/flowframe

FlowFrame enforces information flow control policies in Scala Spark applications.

Primary LanguageScalaApache License 2.0Apache-2.0

FlowFrame

FlowFrame is a Scala compiler plugin that performs static, fine-grained information flow analysis on code to detect privacy violations, in the spirit of the Jif compiler (https://www.cs.cornell.edu/jif/).

The project is organized as a hierarchy of top-level traits, each of which extend the functionality of the previous trait: CheckLabels extends SparkSignatures extends DefaultPolicies extends AbstractPolicies extends Solvers extends Constraints extends Policies.
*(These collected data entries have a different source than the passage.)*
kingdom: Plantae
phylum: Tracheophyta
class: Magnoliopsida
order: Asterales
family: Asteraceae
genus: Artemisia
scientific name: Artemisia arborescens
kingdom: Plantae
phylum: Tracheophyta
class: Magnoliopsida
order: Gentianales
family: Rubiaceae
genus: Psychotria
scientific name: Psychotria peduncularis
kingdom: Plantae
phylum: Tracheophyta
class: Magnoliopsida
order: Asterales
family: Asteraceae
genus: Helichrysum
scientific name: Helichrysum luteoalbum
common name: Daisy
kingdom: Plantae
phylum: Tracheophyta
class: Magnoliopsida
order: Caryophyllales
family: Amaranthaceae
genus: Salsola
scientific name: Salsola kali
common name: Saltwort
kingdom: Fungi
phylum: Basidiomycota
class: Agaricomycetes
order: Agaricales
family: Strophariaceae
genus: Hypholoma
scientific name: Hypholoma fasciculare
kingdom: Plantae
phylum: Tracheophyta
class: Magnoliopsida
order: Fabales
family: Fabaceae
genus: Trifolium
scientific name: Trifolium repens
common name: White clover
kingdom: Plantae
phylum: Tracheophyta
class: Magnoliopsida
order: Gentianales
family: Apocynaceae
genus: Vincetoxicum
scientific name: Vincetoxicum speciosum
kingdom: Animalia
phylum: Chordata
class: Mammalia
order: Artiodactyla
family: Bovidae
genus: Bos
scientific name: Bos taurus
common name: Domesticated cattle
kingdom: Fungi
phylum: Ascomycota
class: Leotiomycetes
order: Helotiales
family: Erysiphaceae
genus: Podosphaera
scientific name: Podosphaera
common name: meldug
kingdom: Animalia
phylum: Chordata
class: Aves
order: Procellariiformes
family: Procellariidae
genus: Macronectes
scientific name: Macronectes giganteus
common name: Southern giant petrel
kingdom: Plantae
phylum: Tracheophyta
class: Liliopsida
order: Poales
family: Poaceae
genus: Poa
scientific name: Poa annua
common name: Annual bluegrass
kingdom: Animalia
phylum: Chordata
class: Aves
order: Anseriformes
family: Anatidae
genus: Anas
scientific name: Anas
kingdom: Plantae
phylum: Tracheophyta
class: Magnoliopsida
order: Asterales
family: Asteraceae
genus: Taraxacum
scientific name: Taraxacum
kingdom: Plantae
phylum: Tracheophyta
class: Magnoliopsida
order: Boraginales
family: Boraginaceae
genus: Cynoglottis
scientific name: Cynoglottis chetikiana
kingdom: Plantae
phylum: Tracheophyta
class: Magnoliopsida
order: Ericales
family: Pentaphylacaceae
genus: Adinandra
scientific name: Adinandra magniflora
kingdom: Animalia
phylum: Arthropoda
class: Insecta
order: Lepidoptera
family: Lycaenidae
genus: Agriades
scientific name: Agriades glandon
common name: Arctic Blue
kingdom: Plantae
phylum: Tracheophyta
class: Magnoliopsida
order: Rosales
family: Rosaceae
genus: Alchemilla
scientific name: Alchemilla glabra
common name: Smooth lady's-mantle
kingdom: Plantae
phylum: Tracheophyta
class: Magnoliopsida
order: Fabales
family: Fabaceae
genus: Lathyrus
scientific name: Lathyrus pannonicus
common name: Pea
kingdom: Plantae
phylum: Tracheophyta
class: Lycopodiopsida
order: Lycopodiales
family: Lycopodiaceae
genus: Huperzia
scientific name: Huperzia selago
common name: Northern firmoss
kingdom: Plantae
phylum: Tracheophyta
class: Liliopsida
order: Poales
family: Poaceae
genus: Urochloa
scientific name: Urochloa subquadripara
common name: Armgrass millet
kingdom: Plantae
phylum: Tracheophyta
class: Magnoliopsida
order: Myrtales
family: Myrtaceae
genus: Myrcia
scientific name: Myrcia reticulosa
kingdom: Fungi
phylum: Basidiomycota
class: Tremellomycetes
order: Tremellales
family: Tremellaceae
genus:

Here is a quick rundown of what’s in each file:

  • purpose/PurposePolicies.scala - implementation of Purpose Policies
  • purpose/PurposePolicyParser.scala - parser for Purpose Policy annotations
  • purpose/predicates/Predicates.scala - incomplete implementation of PurposePolicy predicates (i.e. the stuff that comes after the with operator in Purpose Policies)
  • CheckLabels.scala - implements constraint generation pass
  • Constraints.scala - data structures for policy constraints
  • DefaultPolicies.scala - code for calculating default policies in the absence of policy annotations
  • FlowFramePlugin.scala - implements Scala’s plugin interface
  • Policies.scala - basic data structure for policies
  • AbstractPolicies.scala - data structures for abstract policies, policy references, policy signatures and policy structures
  • PolicyViolationDebugInfo.scala -helpful information for debugging policy violations
  • Solvers.scala - policy constraint solver
  • SparkSignatures.scala - policy signatures for Spark operations

Requirements

FlowFrame currently supports Scala 2.11 and 2.12.

Building FlowFrame

Run sbt package to create jars for the compiler plugin and the runtime. You can find these jars in flowframe-plugin/target and flowframe-runtime/target.

Using FlowFrame

To use FlowFrame, add the following commandline options to scalac:

  • -Xplugin:</path/to/plugin/jar>
  • -P:flowframe:lang:<policy language>

Currently, FlowFrame only supports the purpose policy language.

How FlowFrame works

FlowFrame uses @policy annotations on case classes representing database table rows accessed through the Spark Dataset API. Any named entity can be given explicit policy annotations, but FlowFrame attempts to infer annotations whenever possible. Ideally, only input and output Datasets will require annotations.

See the CONTRIBUTING file for how to help out.

License

FlowFrame is Apache 2.0 licensed, as found in the LICENSE file.